2. Description of the Prior Art
Capacitors which are in the form of individual components for mounting by soldering on a printed circuit board must resist the influences of the solder fluxing agent, the hot liquid solder, as well as chemical liquid cleaning agents without damage to the capacitor itself.
Capacitors are known in the art having a stacked or layered construction or a flat-pressed winding, with the layers having coatings on the large faces thereof which respectively terminate at opposite end faces of the capacitor stack or winding with a metal plated layer being electrically conductively connected to the coatings at each of the end faces. Current leads are electrically and mechanically connected to the metal platings. Such a stacked or layered capacitor is described, for example, in German Pat. No. 1,764,541, corresponding to U.S. Pat. Nos. 3,670,378 and 3,728,765.
Other types of capacitors are also known consisting of a sintered member, such as a tantalum sinter capacitor, those capacitors also having metal elements disposed at opposite end faces for connecting to current leads. Generally the tantalum sinter element is porous and has coatings on opposite sides thereof consisting of conductive metal oxides, these coatings being generated during the individual manufacturing steps for the capacitor.

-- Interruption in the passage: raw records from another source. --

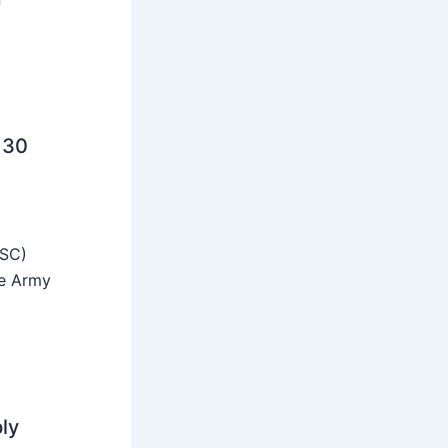
 30
SSC)
he Army
ly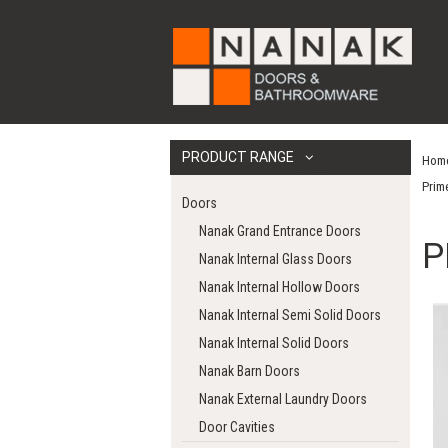
PRODUCT RANGE
Hom
Prim
Doors
Nanak Grand Entrance Doors
P
Nanak Internal Glass Doors
Nanak Internal Hollow Doors
Nanak Internal Semi Solid Doors
Nanak Internal Solid Doors
Nanak Barn Doors
Nanak External Laundry Doors
Door Cavities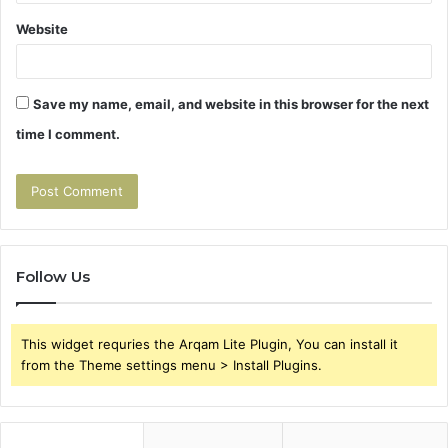
Website
Save my name, email, and website in this browser for the next
time I comment.
Follow Us
This widget requries the Arqam Lite Plugin, You can install it
from the Theme settings menu > Install Plugins.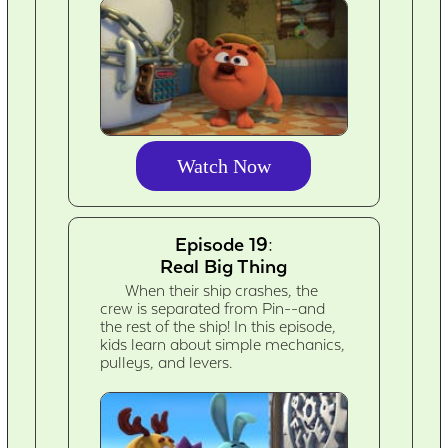
Watch Now
Episode 19:
Real Big Thing
When their ship crashes, the
crew is separated from Pin--and
the rest of the ship! In this episode,
kids learn about simple mechanics,
pulleys, and levers.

Ceramic multi-layer capacitors are also known such as described, for example, in the U.S. Pat. No. 3,740,624, consisting of alternating ceramic and metal layers, with the metal layers being guided to opposite end faces of the capacitors and being electrically connected at the end faces by means of metal plating.
A problem in the use of such capacitors, particular capacitors of the type described above having dielectric material consisting of plastic, is the sensitivity of such capacitors to the influence of fluxing agents, hot liquid solder, and liquid chemical cleaning agents. Plastics commonly utilized as dielectric material in capacitors are, for example, polyethylene terephthalate, polycarbonate, polypropylene, cellulose acetate, and the like. Capacitors having a ceramic dielectric element or a tantalum sinter member are also subject to being damaged during the mounting of such capacitors as chip components on a printed circuit board. For example, by the influence of the heat accompanying the application of solder, the dielectric properties can change in an unfavorable manner, and the chemical influence of the fluxing agent and/or of cleaning agents may also adversely affect such capacitors.
In order to minimize the influence of such disturbances, many electronic components, including capacitors, are contained in housings or envelopes which provide a certain immunization from such influences, making those components suitable for utilization as chip components. Generally when attaching such components to a printed circuit board, solder is employed which, in the liquid state, exhibits temperatures up to 260.degree. C., and the soldering operation lasts approximately 10 seconds.
A capacitor is described in German Pat. No. 3,120,298 in chip component construction which includes a capacitor member comprised of foils with opposite end faces provided with solderable contact layers and having a metallic component in the form of a cap associated therewith. Each metal component is a separately manufactured element consisting of solder-resistant material and having at least one opening in a base region thereof, so that a solder connection extending at least into the opening between a connection layer and the metal component is formed. This embodiment assumes that, when installation on a printed circuit board is undertaken, the liquid solder reaches only the metal component, but not the actual capacitor. In the normal mounting and attachment of such chip components to printed circuit boards, however, the so-called flow solder method is employed wherein the components come virtually entirely into contact with liquid solder at a temperature of 260.degree. C. for approximately 10 seconds. This is particularly true if the components are arranged on the wiring side of the circuit board.